# Prototypical Train Compositions



## New York Central (Oct 31, 2008)

I'm sorry for the total newbie question, I'm very new to the hobby and know nobody in person.

How do I find out more information about protypical train composition? As in, which cars are pulled by which trains during which era?

My strategy now has been through library books and photos and google searches and I've found a bit of info here and there, but it's all a bit exhausting.

As a newbie, my real question is:

"When looking through the Walthers catalog (for example) how do I know what engines would pull what cars? And what cars would ever be seen on a train together? And what years that would be?"

Since I'm using VERY common engines and cars made by major retailers, I feel like finding the answer to this question must be easier than I'm making it.


----------



## Boston&Maine (Dec 19, 2007)

You could always just "freelance," which means anything goes... That is what I do for the most part, LOL


----------



## T-Man (May 16, 2008)

*Hook em up and move'm out!*

That is a broad question. What you need to do is make your question specific to a date and place, and go from there. Maybe just research a specific company. Book stores carry lots of train books. So simplify your question. Stick with an engine and find out the time period and then research the cars. Passenger cars usually reflect a certain period. You can't go wrong with box cars. The caboose went out after automation and was replaced by the FRED (flashing rear end device).
Bob


----------



## New York Central (Oct 31, 2008)

Thanks.

That's sort of what I was doing.

I've been collecting mostly NYC diesel engines.

I've got an F A-B set, Sharknose, and an RS1.

I know this gives me a relatively distinct time frame of the early diesel era. 

I've just been finding it cumbersome to individually research each car.

I was then eyeing some heavyweight passenger cars as well as some Budd passenger cars but wasn't even sure how to find out what might pull those.

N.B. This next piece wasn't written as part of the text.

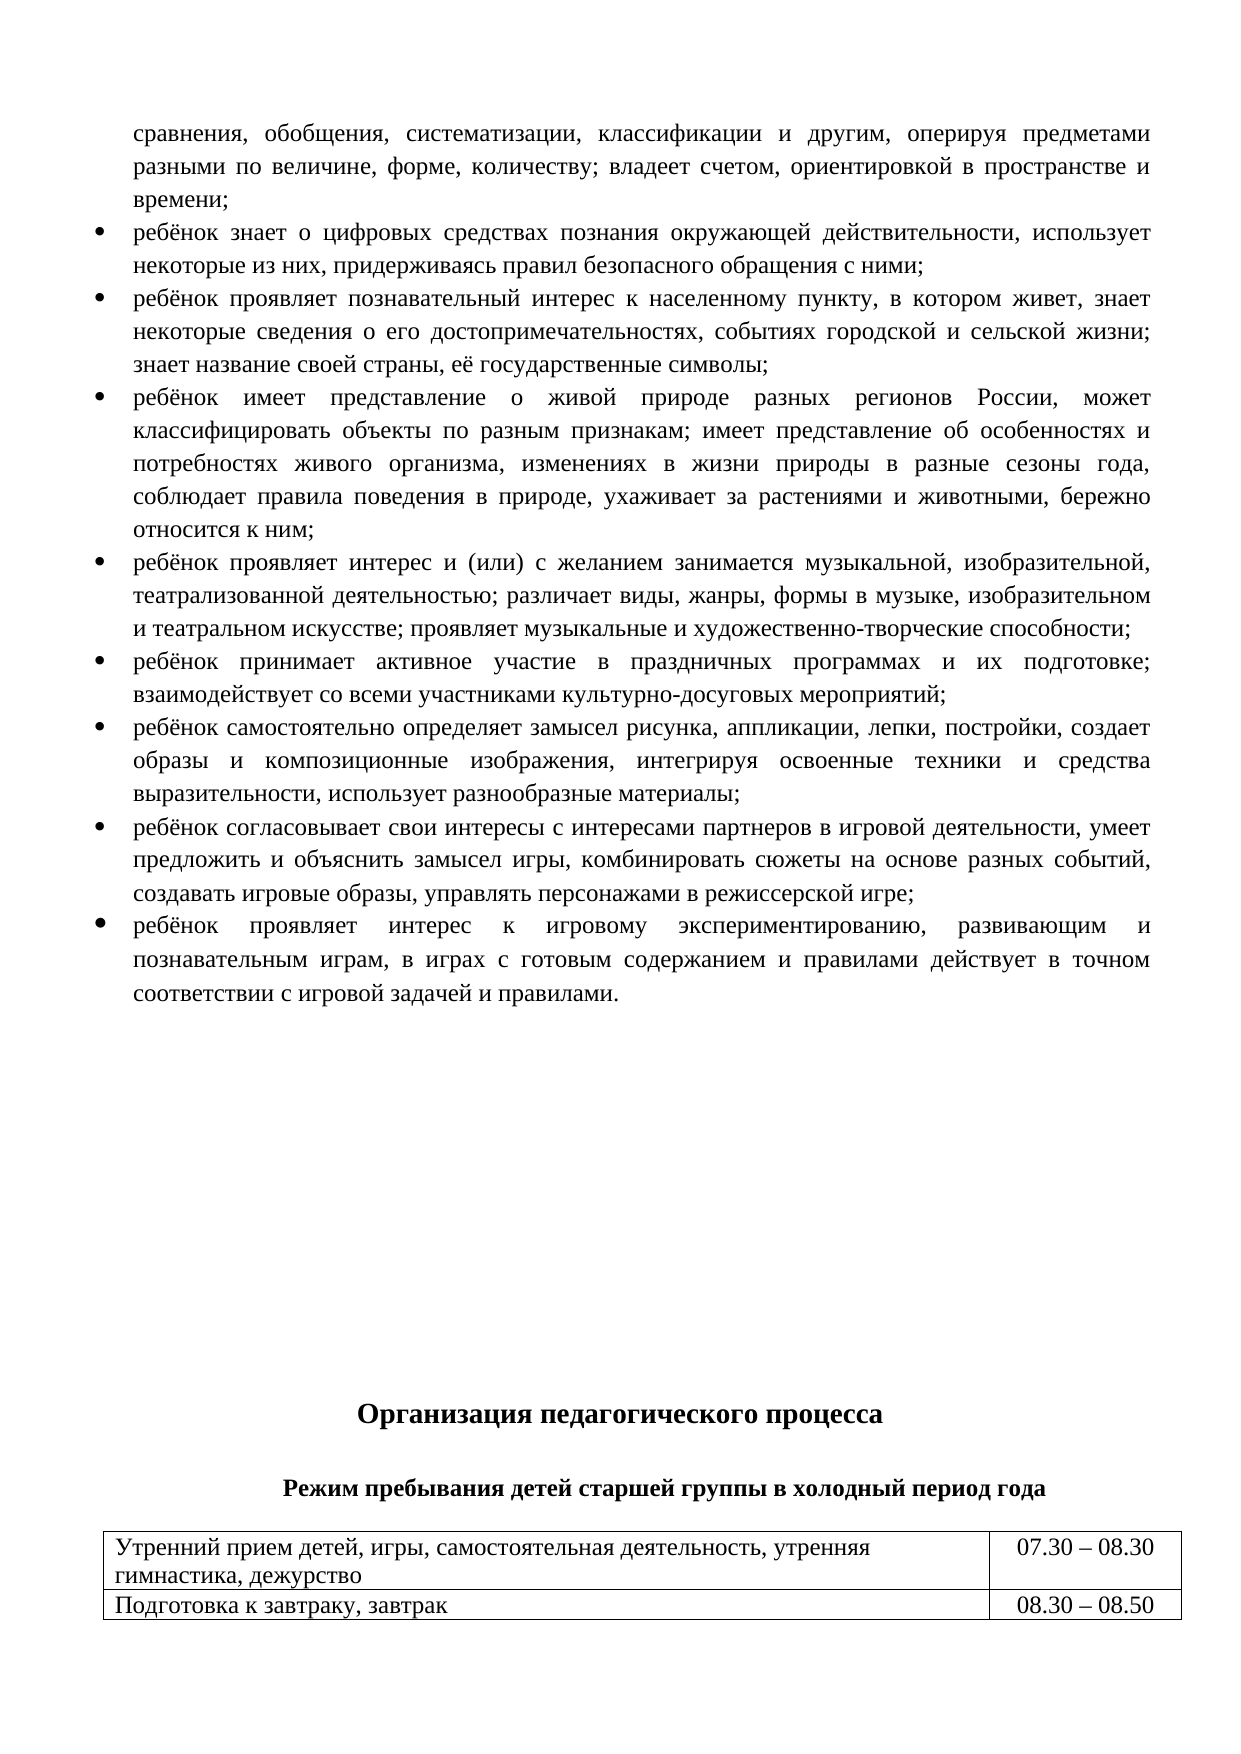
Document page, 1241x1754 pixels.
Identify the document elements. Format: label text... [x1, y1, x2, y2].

I somehow figured there'd be an easy way. Maybe the researching is part of the adventure.


----------



## T-Man (May 16, 2008)

It sounds, precision is in order.The best thing would be a historical record of NY cars when they were in service. Surely time elements are over a period that makes it easier. Cars get old and don't just disapppear overnight. I haven't seen a Walter's catalog recently. So I don't know the selection.


----------



## New York Central (Oct 31, 2008)

I found this fantastic resource.

http://www.canadasouthern.com/caso/NYC-MODELS-PASS.htm

http://www.canadasouthern.com/caso/NYC-MODELS-FREIGHT.htm

And if you poke around the site, you can find even more stuff.

I think this might just be for southern canada but it's still pretty fantastic.

Now I guess I gotta figure out which engines would have pulled which freight vs. passengers.


----------



## Boston&Maine (Dec 19, 2007)

There sure is a lot of information on that website NYC, good find... Now only if I could find something like that for the B&M Railroad


----------